ParameterError – If a parameter is provided that is not known to the evolutionary algorithm or to the chosen system. A list of available parameters and their default values will be printed.

step(self)[source]

Perform a single step of the evolutionary search.

Taking a single step means that one generation is added, which can happen in one of two ways:

  • If the run has just started, the first generation is created by initializating a population.

  • If the run is already ongoing, a new generation is derived from the current generation by a process that involves 1) parent selection that prefers fitter individuals, 2) generating an offspring population by applying random variation operators (mutation, crossover) to the parents and 3) survivor selection that again prefers fitter individuals.

Two important notes about the behavior of this method:

  • It contrast to the run method, it does not check if any stop criterion has been met! For example, when the number of generations reaches the value provided by the max_generations parameter, calling this method will regardless add another generation.

  • Since this method has to be called repeatedly to perform the individual steps of a run, it enables to change the parameters of the evolutionary algorithm on the fly by modifying the parameters attribute between calls. This means the search can be adjusted in much greater detail than with the run method. For example, the mutation and crossover rates can be gradually modified during a run to reduce the amount of variation when getting closer to the goal. It is also possible to change the population size or even the objective function. Fixed throughout a run, however, are the grammar (=search space) and the G3P system (=internal representation).

Returns:

best_individual (Individual of the chosen G3P system) – The individual with the best fitness found so far in the entire search. This means the individual may have been discovered not in the current step but in an earlier one.

run(self)[source]

Perform one search step after another until a stop criterion is met.

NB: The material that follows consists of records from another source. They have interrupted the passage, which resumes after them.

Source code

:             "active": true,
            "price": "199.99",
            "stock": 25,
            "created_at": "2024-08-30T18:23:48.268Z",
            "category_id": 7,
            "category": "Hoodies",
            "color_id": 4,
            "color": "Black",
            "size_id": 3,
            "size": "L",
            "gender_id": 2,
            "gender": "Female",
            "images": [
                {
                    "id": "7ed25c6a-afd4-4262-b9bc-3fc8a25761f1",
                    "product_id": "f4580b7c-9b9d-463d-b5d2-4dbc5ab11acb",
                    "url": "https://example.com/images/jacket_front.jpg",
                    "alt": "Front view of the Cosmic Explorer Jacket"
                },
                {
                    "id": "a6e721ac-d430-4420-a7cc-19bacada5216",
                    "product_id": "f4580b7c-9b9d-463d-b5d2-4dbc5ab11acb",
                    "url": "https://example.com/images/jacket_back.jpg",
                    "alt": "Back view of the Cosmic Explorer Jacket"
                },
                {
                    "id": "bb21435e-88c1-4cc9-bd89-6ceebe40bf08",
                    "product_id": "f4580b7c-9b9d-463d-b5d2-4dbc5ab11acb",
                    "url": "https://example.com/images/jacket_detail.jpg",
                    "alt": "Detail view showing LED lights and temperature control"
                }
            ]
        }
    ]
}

A user can set a single or multiple stop criteria. The algorithm will halt when one of them is fulfilled. Caution: If the criteria are set in such a way that they can never be realized, e.g. because an unreachable fitness threshold was chosen, then the run will not halt until it is interrupted from the outside.

Note that after a search has halted, it is possible to change the stop criteria and call run again to continue the search. This can also be done multiple times.

Returns:

best_individual (Individual of the chosen G3P system) – The individual with the best fitness found so far in the entire search.

Raises:

ParameterError – If no stop criterion was set. This prevents starting a run that clearly would not halt.

Warns:

OptimizationWarning – If not a single step was taken, because some stop criterion was already fulfilled by the current search state.

is_stop_criterion_met(self)[source]

Check if the current search state meets any stop criterion.

This method is used internally by the run method. It can also be useful when constructing a specialized search that repeatedly calls the step method, where it is the responsibility of the user to ensure a stop.

Returns:

stop (bool) – True if a stop criterion is met, False otherwise.

reset(self)[source]

Reset the current search state to enable a fresh start.

Not all aspects of the algorithm object are simply set back to their initial state:

  • Parameters are not reset to their default values. If any non-default parameters were passed during object-creation or if they were set to user-provided values later via the parameters attribute, then these values are kept and not overwritten by default values. The purpose of this behavior is to enable repeated runs that are directly comparable.

  • If a database was used, it is reset, but what that means depends on its location:

    • If the database location is in memory, the content is entirely lost during a reset.

    • If the database location is a file, it is renamed during a reset and a new file is created. This means the content of a run is not lost but relocated.

  • Cached values are fully deleted. This means previous phenotype-to-fitness evaluations will not be reused in a follow-up run.